=== Source material ===

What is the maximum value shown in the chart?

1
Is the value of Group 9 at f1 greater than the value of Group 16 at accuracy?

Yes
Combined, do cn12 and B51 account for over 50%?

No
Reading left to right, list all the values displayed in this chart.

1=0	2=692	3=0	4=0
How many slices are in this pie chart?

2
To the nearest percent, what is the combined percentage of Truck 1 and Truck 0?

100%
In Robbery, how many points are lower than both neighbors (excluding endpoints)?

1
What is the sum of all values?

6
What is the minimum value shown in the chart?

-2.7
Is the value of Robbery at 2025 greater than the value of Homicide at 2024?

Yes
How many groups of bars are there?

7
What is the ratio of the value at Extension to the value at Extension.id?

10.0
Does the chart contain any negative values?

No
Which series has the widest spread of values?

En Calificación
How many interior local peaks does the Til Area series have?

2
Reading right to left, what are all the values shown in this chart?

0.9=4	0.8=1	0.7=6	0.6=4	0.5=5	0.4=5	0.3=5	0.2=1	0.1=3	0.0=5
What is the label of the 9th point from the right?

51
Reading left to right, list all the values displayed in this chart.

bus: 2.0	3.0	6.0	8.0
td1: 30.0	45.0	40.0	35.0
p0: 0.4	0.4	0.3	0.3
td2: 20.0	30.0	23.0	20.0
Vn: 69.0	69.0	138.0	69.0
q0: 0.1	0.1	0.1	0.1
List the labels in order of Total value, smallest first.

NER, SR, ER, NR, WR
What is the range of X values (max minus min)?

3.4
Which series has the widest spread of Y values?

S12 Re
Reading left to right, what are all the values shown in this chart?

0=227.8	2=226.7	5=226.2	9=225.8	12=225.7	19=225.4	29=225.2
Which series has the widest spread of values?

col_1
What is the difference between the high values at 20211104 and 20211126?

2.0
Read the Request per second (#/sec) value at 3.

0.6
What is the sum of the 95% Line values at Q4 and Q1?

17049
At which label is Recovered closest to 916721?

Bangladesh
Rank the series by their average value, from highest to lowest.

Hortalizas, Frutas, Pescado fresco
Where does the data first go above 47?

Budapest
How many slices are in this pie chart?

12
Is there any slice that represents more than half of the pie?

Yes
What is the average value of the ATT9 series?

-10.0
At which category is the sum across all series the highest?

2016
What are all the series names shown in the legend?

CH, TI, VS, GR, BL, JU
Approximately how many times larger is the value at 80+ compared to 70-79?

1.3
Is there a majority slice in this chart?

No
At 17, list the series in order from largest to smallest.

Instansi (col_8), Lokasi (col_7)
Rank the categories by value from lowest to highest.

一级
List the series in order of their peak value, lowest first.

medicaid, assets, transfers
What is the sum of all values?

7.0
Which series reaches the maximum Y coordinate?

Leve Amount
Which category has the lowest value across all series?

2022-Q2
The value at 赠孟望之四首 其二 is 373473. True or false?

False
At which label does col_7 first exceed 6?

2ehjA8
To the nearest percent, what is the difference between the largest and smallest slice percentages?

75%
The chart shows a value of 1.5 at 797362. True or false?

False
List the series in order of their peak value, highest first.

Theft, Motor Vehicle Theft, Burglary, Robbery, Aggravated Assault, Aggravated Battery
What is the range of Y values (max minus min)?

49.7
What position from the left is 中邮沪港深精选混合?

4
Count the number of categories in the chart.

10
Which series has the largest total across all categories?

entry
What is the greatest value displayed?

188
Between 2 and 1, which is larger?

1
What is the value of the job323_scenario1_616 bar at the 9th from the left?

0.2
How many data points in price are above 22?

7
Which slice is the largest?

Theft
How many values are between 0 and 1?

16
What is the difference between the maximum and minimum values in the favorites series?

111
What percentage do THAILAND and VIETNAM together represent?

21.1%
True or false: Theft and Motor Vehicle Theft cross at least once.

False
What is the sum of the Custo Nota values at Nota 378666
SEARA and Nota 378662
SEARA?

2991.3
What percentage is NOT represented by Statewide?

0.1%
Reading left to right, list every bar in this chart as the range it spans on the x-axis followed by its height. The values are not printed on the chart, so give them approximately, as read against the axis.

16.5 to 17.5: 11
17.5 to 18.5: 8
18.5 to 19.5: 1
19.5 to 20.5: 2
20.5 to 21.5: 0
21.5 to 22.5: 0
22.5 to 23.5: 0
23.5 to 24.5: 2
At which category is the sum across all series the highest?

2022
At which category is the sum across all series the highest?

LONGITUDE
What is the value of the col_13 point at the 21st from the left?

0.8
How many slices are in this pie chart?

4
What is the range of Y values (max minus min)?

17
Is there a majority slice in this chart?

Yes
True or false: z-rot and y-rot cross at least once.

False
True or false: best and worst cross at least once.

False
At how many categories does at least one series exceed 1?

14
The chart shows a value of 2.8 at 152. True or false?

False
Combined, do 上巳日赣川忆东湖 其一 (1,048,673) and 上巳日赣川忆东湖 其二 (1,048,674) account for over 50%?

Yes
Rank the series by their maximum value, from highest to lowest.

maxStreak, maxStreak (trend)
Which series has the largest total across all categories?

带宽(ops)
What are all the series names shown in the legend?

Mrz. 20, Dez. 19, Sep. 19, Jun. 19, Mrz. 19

===

◆ What the task requires: Pick out each line of the records that contains the word "shows", and copy those lines.

◆ Response below:
The chart shows a value of 1.5 at 797362. True or false?
The chart shows a value of 2.8 at 152. True or false?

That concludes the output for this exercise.